Records excerpted from a collection:
● ● ● ●

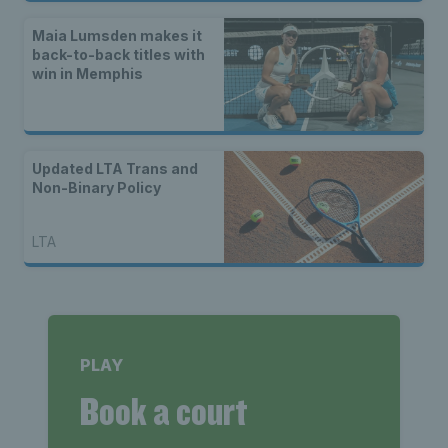
Maia Lumsden makes it
back-to-back titles with
win in Memphis
Updated LTA Trans and
Non-Binary Policy
LTA
PLAY
Book a court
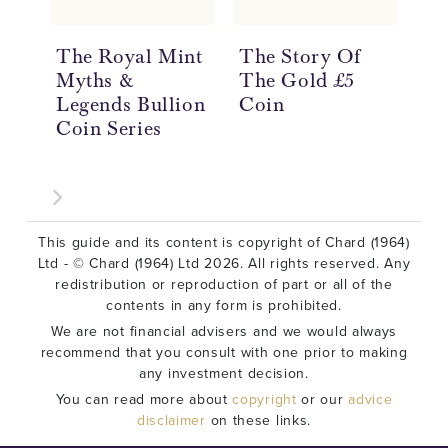
The Royal Mint
The Story Of
Th
Myths &
The Gold £5
Th
Legends Bullion
Coin
Th
Coin Series
Co
This guide and its content is copyright of Chard (1964)
Ltd - © Chard (1964) Ltd 2026. All rights reserved. Any
redistribution or reproduction of part or all of the
contents in any form is prohibited.
We are not financial advisers and we would always
recommend that you consult with one prior to making
any investment decision.
You can read more about
copyright
or our
advice
disclaimer
on these links.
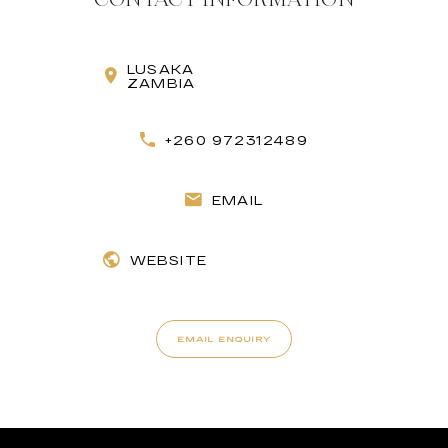
LUSAKA
ZAMBIA
+260 972312489
EMAIL
WEBSITE
EMAIL ENQUIRY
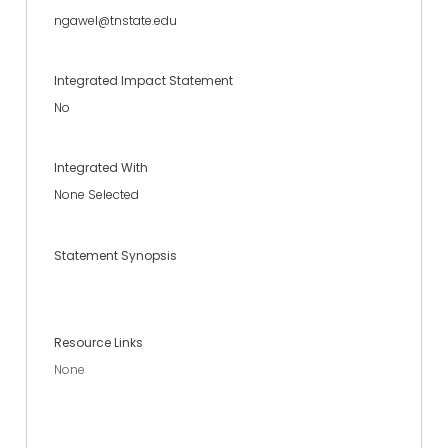
ngawel@tnstate.edu
Integrated Impact Statement
No
Integrated With
None Selected
Statement Synopsis
Resource Links
None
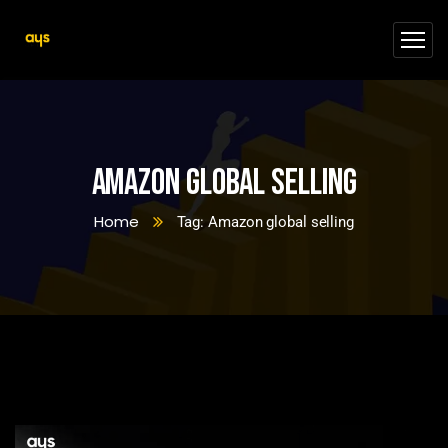
Amazon global selling
Home
Tag: Amazon global selling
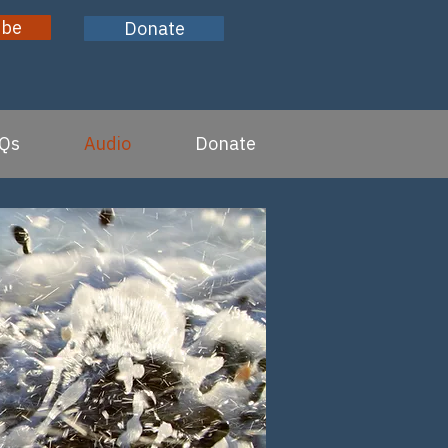
ibe
Donate
Qs
Audio
Donate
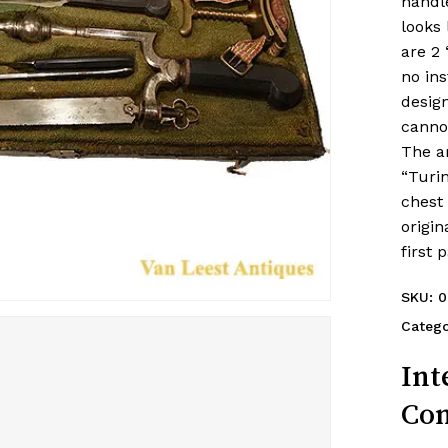
handle
looks 
are 2 
no in
design
cannot
The a
“Turin
chest 
origin
first 
SKU:
0
Catego
Int
Con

● ● ● ●

• **AIM OF THE EXERCISE**
Count the lines above that contain "Chard" and reply with the figure alone.

• **RESULT OF THIS TASK**
2